Katherine Armstrong, an attorney for DrinkerBiddle focused on data privacy, said a variety of laws and regulations may touch criminal background checks used for employment purposes. For example, many pre-employment background checks are conducted by consumer reporting agencies that must comply with the FCRA, which includes specific conditions for furnishing and use of background checks for employment purposes. In addition, state laws may apply. Depending upon the facts, post-employment background checks may be covered by the FCRA or other state laws.

“Without commenting on the applicability of such laws, we believe that transparency is an important principle to protect and respect an individual’s privacy. One way to be transparent is provide employees with a clear and conspicuous notice that post employment criminal records checks are being or will be conducted and a description of how that process will work and include, for example, what information is collected and how it will be used,” said Armstrong.

Dan Eaton, a San Diego employment attorney and instructor in business ethics and employment law at the San Diego State University Fowler College of Business Administration, said It is not clear that courts would agree that an employer may violate Title VII (the federal employment anti-discrimination law) by taking into account a job applicant’s criminal convictions – as opposed to arrests -- in making a hiring decision.

He added that in California, an employer may not ask an applicant about arrests that did not lead to convictions. In California, an employer also may not ask a job applicant about convictions related to low-level marijuana offenses that are more than two years old  (except for convictions for the possessions of marijuana on school grounds or possession of concentrated cannabis) and any information concerning a referral to, and participation in, any pretrial or post trial diversion program.

From an ethical perspective, it is prudent for a prospective employer to obtain information about a job applicant’s criminal record, particularly where the job requires interaction with customers, he said. An employer cannot know whether a particular conviction is related to a particular job unless the employer has at least searched the employee’s public record. 
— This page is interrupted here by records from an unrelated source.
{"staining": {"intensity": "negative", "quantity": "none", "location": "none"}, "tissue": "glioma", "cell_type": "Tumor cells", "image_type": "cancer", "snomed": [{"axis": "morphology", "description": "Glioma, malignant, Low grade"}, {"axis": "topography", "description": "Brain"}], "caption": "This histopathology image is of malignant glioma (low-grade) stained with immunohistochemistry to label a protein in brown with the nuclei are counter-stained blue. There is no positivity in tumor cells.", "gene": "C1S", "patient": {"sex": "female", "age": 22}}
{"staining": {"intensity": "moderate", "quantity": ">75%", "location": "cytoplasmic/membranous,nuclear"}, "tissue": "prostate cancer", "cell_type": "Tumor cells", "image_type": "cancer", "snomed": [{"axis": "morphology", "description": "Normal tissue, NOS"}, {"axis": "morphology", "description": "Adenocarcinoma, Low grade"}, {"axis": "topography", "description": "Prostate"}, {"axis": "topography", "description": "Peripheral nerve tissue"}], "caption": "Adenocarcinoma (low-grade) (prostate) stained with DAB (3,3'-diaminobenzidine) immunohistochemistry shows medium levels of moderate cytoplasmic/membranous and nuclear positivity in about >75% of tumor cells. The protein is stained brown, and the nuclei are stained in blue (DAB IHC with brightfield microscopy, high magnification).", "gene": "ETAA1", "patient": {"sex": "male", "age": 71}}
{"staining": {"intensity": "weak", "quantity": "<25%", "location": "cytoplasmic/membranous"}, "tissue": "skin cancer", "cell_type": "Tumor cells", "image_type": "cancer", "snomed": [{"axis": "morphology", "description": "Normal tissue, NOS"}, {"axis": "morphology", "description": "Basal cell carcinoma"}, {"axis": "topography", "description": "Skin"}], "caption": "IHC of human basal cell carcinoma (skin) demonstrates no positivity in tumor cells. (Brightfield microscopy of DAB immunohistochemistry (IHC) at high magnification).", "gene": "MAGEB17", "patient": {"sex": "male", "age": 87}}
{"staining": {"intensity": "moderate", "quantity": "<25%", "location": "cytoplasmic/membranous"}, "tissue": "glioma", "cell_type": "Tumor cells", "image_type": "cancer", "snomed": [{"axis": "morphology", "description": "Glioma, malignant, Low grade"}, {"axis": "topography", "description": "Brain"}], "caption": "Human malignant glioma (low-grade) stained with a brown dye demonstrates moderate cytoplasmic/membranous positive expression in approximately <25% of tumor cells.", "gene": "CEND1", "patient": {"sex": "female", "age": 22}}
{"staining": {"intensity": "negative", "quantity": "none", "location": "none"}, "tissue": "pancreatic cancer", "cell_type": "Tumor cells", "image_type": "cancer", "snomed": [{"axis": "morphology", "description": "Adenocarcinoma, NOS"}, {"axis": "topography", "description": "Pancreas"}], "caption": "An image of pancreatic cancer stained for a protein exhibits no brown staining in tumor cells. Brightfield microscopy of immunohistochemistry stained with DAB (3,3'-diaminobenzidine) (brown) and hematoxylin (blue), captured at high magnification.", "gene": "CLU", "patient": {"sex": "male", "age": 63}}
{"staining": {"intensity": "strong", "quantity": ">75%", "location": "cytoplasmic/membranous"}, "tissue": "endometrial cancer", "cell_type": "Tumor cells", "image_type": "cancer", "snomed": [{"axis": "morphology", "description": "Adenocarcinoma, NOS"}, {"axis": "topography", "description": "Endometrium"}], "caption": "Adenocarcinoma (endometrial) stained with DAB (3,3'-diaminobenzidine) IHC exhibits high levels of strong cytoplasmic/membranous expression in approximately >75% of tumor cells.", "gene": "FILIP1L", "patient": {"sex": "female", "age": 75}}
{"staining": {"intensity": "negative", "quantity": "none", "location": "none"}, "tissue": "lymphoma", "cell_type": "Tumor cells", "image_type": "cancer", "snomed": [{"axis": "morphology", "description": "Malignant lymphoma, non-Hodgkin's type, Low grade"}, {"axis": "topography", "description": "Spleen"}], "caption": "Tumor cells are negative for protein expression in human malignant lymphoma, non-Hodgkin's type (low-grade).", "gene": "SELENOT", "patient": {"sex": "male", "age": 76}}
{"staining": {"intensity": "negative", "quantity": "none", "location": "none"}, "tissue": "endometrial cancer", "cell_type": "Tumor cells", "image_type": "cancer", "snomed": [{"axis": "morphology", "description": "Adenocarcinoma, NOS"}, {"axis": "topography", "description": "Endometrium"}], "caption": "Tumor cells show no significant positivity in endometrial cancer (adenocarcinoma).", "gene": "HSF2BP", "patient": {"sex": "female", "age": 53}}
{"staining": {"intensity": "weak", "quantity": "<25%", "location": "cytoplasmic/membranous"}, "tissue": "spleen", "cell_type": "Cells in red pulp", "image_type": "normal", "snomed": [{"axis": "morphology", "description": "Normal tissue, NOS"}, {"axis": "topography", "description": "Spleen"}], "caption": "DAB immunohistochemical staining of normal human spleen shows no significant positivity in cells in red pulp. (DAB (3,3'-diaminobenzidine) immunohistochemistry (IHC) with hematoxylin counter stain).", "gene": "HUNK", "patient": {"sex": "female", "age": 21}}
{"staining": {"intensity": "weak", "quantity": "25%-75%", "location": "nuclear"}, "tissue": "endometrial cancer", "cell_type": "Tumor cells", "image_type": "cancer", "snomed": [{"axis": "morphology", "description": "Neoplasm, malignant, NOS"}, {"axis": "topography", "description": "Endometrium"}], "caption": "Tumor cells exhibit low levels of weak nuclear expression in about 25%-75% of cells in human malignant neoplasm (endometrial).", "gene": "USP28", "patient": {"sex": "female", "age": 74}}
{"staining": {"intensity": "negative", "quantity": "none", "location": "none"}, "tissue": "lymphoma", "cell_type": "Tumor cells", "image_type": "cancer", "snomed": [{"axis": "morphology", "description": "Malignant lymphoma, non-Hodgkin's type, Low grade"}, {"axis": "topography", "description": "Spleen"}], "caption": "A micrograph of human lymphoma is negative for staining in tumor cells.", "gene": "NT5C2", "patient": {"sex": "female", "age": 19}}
“These background checks also appropriately are used to check the veracity of an applicant’s answer to a common job application question about whether he or she has any record of criminal convictions,” Eaton said. “The law gives an employer broad latitude in vetting job applicants, generally prohibiting only inquiries that offend statutes addressing discrimination based on membership in a protected class and statutes protecting whistleblowers. That latitude is ethically appropriate in my view, an example of the law and ethics being in alignment.” 

The employment relationship, regardless of the particular job, rests at some level on trust and criminal convictions are relevant to evaluating that aspect of character, he added.